**Entries supplied**:

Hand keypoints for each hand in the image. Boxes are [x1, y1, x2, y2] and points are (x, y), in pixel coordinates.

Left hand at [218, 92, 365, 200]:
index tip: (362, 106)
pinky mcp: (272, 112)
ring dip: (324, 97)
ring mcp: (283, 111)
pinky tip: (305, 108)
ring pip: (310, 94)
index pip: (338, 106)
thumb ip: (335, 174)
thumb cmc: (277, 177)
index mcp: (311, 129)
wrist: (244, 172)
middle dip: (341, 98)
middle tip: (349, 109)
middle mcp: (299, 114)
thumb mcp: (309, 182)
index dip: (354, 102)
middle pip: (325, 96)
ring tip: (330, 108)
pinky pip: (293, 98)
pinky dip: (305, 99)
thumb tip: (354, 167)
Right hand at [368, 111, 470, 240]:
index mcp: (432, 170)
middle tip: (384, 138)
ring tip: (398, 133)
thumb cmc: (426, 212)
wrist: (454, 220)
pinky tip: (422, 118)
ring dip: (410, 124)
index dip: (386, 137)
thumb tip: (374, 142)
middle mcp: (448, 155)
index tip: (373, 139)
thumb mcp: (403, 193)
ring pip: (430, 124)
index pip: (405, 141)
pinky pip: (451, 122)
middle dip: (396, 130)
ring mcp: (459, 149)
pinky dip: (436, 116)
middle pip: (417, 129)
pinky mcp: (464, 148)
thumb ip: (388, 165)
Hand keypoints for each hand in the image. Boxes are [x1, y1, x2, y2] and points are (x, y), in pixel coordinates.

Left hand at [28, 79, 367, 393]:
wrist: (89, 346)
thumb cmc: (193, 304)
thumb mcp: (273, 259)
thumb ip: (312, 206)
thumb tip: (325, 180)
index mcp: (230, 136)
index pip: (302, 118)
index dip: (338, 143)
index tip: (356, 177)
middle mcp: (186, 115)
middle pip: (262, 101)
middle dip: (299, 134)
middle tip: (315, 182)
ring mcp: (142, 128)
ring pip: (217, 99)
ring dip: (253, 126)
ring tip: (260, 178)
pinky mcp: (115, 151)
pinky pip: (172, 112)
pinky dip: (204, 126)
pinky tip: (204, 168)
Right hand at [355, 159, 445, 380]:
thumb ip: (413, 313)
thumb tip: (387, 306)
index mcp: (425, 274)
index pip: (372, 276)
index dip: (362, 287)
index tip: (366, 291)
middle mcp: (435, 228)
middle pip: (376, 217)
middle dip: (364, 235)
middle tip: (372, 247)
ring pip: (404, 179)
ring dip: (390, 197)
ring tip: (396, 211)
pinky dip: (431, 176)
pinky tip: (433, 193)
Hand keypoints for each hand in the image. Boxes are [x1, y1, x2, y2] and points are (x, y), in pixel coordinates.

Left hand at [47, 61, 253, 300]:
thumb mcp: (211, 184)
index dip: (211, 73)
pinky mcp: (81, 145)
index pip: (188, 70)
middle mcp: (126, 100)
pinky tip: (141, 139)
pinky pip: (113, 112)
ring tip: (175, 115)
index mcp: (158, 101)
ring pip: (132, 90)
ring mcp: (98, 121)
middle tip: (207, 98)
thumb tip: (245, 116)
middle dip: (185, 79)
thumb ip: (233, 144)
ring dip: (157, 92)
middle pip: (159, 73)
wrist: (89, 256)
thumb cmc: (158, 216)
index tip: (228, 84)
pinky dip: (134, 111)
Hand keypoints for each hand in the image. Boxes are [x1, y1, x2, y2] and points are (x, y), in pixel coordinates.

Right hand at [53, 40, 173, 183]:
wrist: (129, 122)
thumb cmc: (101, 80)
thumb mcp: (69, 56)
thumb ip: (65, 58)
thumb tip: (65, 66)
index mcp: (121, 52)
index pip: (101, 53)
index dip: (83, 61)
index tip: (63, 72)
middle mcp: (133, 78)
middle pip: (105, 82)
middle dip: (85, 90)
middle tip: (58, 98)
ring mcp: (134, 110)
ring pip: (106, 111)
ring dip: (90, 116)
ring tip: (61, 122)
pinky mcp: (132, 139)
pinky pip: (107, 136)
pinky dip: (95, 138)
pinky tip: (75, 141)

**Task**:
Write out each line exactly, starting with the line that contains "thumb tip: (65, 66)" and stopping after the last line of the data.

**The completed task**:
thumb tip: (65, 66)
index mcp: (121, 52)
index pip: (101, 53)
index dip: (83, 61)
index tip: (63, 72)
middle mcp: (133, 78)
middle pip: (105, 82)
middle dip: (85, 90)
middle tip: (58, 98)
ring mcp: (134, 110)
ring pip: (106, 111)
ring dip: (90, 116)
ring tip: (61, 122)
pinky mcp: (132, 139)
pinky pip: (107, 136)
pinky dip: (95, 138)
pinky tip: (75, 141)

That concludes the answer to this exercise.